The largest supermarket oral care section was in an Albertsons store with 36 feet on one side of a long aisle. The other supermarket sections were similar in size: Publix at 26 feet; Winn-Dixie at 24 feet; and Kash n' Karry at 24 feet.

"People are either expanding space for the category or putting a lot more items in the same amount of space," said Jim Wisner, president, Wisner Retail Marketing, Libertyville, Ill. "It has gone from what used to be a fairly simple category to one that has a lot of new products, different types of products and different variations on existing products."

The variety of products and the need to drive sales from the low-margin staple toothpaste to the higher-profit secondary items, such as whitening products, floss, denture items and the new mechanical toothbrushes, has forced many retailers to get creative with the shelf design and product placement in this category.

For example, at the Publix store, the toothpaste was on the middle shelves, framing toothbrushes in a horizontal display, and with adjacencies to other products. Meanwhile, mouthwash was on the bottom shelf, and mechanical toothbrushes and whitening kits on the top shelf.

"Since toothpaste is the staple of that category, with mouthwash second, they are trying to creatively wrap toothpaste around the other products," said Don Bacon, senior analyst, Gladson Interactive Services, Lisle, Ill.

Almost every store visited by SN in Orlando used an endcap to promote oral care products, and Publix, Winn-Dixie and Kash n' Karry all were featuring private-label mouthwash items. In the case of Kash n' Karry, the top shelf of such an endcap near the store's pharmacy featured an attractive array of products from the category, including toothpastes, toothbrushes, floss, a mechanical toothbrush and whitening products. Whitening products are a fast-growing segment in the oral care category, and all the stores visited by SN had a wide variety of items addressing this need. Nearly all carried at least one stockkeeping unit of Rembrandt toothpaste, a few whitening system kits, and the recently introduced Colgate Simple White product. The Super Target featured this item on an endcap, promoting it for $13.99.

As part of the market study, SN visited three dollar stores -- Dollar General, Family Dollar and Dollar Tree -- and one with a similar merchandising and pricing strategy, Big Lots. All four had eight-foot sections for oral care, and most were toward the front of the stores.
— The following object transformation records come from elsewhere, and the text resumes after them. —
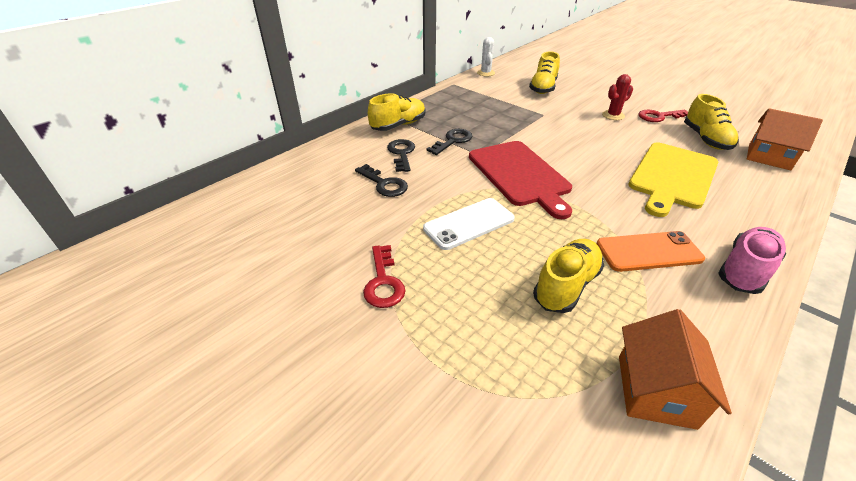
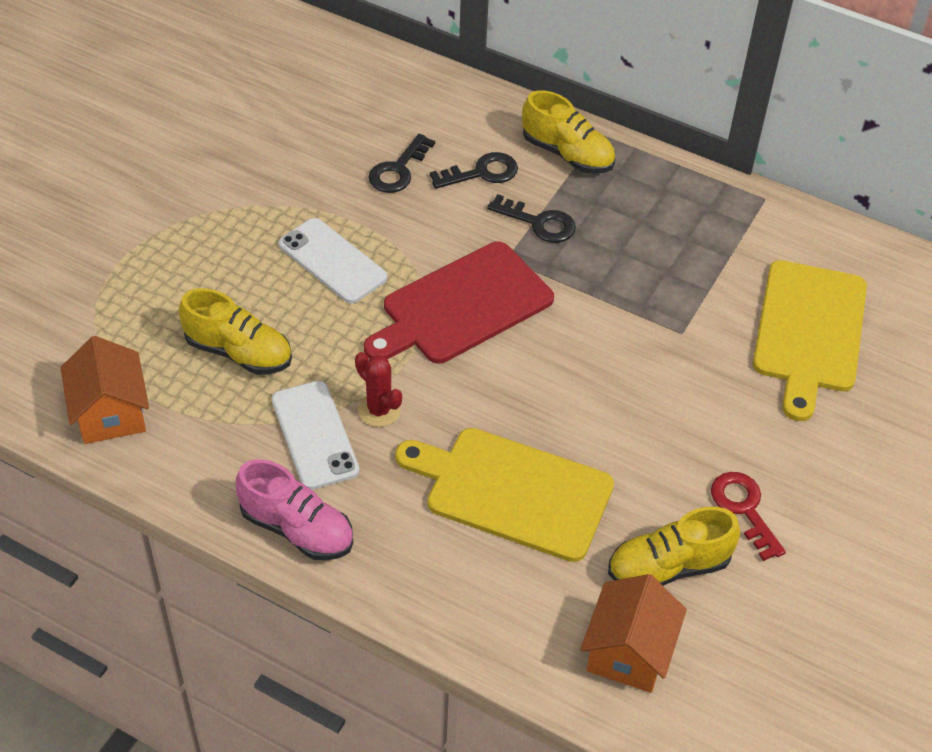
camera: 75 degrees right, 10 degrees up
red key [363,245,406,308] -> none
white cactus [477,37,495,76] -> none
yellow shoe [529,51,560,94] -> yellow cutting board [753,260,867,421]
orange phone [596,231,705,272] -> white phone [272,381,359,490]
red cactus [602,74,633,120] -> red cactus moved to [355,352,402,427]
orange house [619,309,732,430] -> orange house turned 75 degrees clockwise [60,336,149,444]

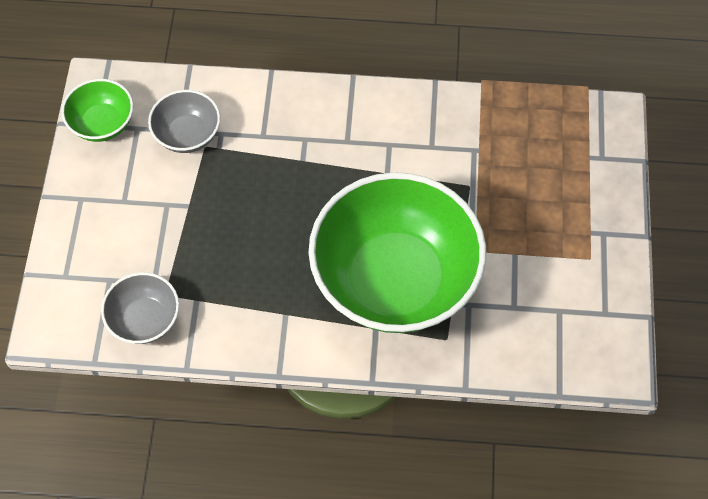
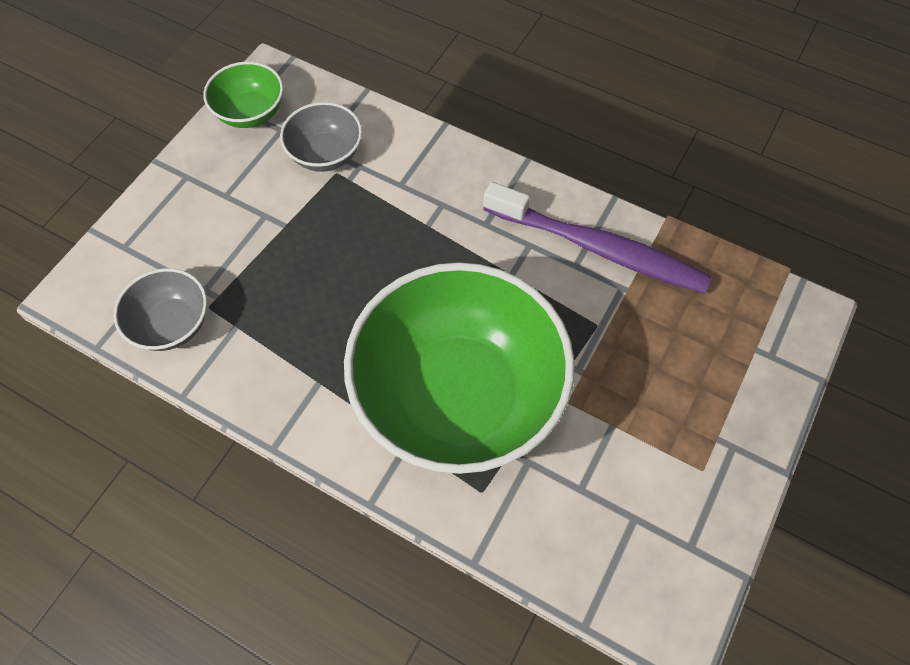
camera: 25 degrees right, 0 degrees up
none -> purple toothbrush [483,182,712,294]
Product assortments included toothpastes, toothbrushes and mouthwashes, combining a handful of national brands with private-label merchandise. In most cases, prices were lower than other stores; for instance, a 33-oz. private-label mouthwash was usually $1 at these outlets, while the lowest price seen elsewhere was $1.44 at the Wal-Mart Supercenter. But not all prices were this low. For example, Dollar General sold a Colgate Navigator toothbrush for $3, higher than six of nine other stores visited by SN.